[RAW DATA Boundary: Start]

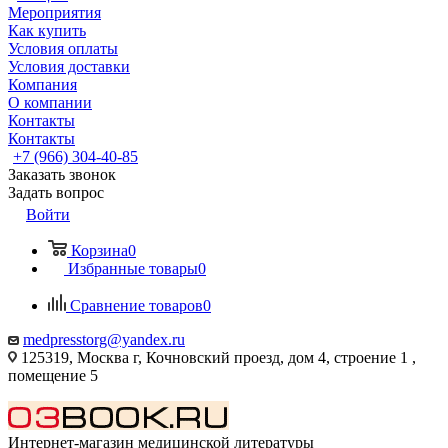
Мероприятия
Как купить
Условия оплаты
Условия доставки
Компания
О компании
Контакты
Контакты
+7 (966) 304-40-85
Заказать звонок
Задать вопрос
Войти
Корзина
0
Избранные товары
0
Сравнение товаров
0
medpresstorg@yandex.ru
125319, Москва г, Кочновский проезд, дом 4, строение 1 ,
помещение 5
Интернет-магазин медицинской литературы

[RAW DATA Boundary: End]

■ **WORK REQUEST**:
Apart from the images, the entries above must be returned without alteration.

■ **ANSWER FOR THIS EXERCISE**:
Мероприятия
Как купить
Условия оплаты
Условия доставки
Компания
О компании
Контакты
Контакты
+7 (966) 304-40-85
Заказать звонок
Задать вопрос
Войти
Корзина
0
Избранные товары
0
Сравнение товаров
0
medpresstorg@yandex.ru
125319, Москва г, Кочновский проезд, дом 4, строение 1 ,
помещение 5
Интернет-магазин медицинской литературы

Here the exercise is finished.